* _DOCUMENT SECTION_
◆ ◆ ◆ ◆
At 04:34 AM 3/7/2010, Charles Matthews wrote:
Abd ul-Rahman Lomax wrote: What I'm seeing from
Mr. Matthews is an argument, that, no, the guidelines should prevail, and we should not change the guidelines to reflect actual practice.
I'm certainly not saying that, and it doesn't represent my view. I didn't understand what you were saying so well, at first.
Thanks for noticing and acknowledging that. It helps.
Proposals to create nearly 200 stubs in an area on the assurance that they are probably verifiable somehow falls under a different general heading, the creation of a "walled garden" of material where ordinary editors are basically told to keep out.
Well, not exactly. But because the standard set up by the decision about the assurance is simple and applicable to all 200 articles, it would become difficult to AfD them. And it should be difficult, except in one way. If one disagrees with the standard, discuss the standard. Consensus can change. But individually AfDing the articles, making a claim that has been repeatedly rejected, no, that's not okay.
Making that global decision on notability, which would apply only specifically to the specific international organization and its members, and only by extension and individual decision to many more international organizations of similar nature, simply allows results to become predictable without writing them in stone.
Nothing about this would prevent "ordinary editors" from working on the articles.
Walled gardens are no good when "editors assumed to know" are in charge of the content.
That's correct. But this was not the issue here.
Some better approach needs to be negotiated, allowing at least some informal guidelines to emerge.
◆ ◆ ◆ ◆
* _SUPPLIED RECORDS_
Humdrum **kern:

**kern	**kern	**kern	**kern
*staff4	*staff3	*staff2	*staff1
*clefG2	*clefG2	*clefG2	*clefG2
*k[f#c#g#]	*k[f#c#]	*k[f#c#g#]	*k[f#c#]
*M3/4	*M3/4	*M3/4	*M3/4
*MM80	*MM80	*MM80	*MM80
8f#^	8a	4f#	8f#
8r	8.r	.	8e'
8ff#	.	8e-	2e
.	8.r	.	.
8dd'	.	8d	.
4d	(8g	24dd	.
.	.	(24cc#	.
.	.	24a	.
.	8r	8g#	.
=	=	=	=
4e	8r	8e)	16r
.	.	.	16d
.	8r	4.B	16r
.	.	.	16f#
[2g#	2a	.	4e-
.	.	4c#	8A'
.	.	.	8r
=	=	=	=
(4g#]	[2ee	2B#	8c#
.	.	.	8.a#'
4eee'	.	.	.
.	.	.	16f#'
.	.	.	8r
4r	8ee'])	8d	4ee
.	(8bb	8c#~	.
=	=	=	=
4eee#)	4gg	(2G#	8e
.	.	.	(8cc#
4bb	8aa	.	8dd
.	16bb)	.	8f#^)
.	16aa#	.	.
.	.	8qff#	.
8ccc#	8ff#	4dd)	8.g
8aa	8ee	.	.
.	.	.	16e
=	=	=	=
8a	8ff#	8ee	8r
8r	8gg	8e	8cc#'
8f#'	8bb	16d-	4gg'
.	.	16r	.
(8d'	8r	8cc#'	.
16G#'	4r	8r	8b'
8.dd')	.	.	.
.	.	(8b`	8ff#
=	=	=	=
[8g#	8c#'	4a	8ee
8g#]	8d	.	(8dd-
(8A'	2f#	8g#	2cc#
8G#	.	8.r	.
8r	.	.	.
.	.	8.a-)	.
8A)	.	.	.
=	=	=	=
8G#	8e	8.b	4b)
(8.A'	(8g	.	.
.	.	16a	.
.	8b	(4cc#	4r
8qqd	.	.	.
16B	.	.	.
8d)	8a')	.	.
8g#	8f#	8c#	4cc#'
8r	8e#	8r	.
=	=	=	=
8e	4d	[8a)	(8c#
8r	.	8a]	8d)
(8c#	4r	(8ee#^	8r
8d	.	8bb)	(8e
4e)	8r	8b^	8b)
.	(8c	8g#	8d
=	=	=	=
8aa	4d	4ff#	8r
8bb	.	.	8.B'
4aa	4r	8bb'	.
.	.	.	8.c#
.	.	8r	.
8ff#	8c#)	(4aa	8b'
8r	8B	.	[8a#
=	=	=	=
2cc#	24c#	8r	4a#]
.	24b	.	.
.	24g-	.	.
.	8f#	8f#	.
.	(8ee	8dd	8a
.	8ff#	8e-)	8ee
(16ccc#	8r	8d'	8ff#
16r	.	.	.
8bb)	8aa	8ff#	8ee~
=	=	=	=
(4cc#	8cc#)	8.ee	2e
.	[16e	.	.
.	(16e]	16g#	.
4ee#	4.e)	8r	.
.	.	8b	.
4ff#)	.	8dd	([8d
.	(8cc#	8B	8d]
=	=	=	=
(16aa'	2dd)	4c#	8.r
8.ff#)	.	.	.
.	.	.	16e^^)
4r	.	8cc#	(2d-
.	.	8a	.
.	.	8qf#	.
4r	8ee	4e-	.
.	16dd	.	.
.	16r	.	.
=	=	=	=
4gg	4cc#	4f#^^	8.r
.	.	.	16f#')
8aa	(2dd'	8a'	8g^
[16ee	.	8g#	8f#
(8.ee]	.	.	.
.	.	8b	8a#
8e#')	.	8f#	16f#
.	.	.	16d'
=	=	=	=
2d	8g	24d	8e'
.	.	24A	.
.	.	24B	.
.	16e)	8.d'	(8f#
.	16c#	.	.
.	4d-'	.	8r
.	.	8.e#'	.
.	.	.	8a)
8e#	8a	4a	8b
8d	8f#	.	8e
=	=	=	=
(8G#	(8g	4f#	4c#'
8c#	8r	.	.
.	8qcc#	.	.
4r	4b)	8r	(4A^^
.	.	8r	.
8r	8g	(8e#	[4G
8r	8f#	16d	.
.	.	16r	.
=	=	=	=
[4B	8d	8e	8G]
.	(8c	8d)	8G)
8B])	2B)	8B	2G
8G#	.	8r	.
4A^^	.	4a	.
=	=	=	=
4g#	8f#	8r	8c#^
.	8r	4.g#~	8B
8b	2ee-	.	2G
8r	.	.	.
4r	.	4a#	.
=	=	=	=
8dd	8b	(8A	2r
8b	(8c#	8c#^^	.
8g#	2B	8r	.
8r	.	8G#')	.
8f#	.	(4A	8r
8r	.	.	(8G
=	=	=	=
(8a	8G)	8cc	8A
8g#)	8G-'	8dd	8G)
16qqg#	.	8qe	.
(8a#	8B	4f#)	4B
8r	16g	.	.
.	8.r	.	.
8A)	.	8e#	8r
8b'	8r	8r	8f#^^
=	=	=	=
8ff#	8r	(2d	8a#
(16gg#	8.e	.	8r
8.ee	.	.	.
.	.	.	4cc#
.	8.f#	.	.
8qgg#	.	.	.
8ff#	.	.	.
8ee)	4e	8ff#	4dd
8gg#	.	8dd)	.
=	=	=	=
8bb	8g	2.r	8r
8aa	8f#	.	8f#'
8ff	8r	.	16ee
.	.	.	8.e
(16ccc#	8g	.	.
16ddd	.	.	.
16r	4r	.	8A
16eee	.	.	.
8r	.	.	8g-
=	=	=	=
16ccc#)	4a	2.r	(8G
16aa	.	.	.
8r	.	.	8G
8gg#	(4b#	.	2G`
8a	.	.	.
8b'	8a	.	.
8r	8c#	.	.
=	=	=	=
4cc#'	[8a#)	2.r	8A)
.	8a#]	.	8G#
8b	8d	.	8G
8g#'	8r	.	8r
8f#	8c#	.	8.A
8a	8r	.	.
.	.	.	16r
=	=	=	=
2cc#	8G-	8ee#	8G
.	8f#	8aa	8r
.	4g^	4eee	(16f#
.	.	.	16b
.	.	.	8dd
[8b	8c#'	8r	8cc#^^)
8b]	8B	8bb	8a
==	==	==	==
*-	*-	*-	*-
◆ ◆ ◆ ◆
According to the message on the walled garden debate, how many stubs were the proposals meant to create? Answer using only the text, not the rows.

* _RESULT_
Nearly 200 stubs.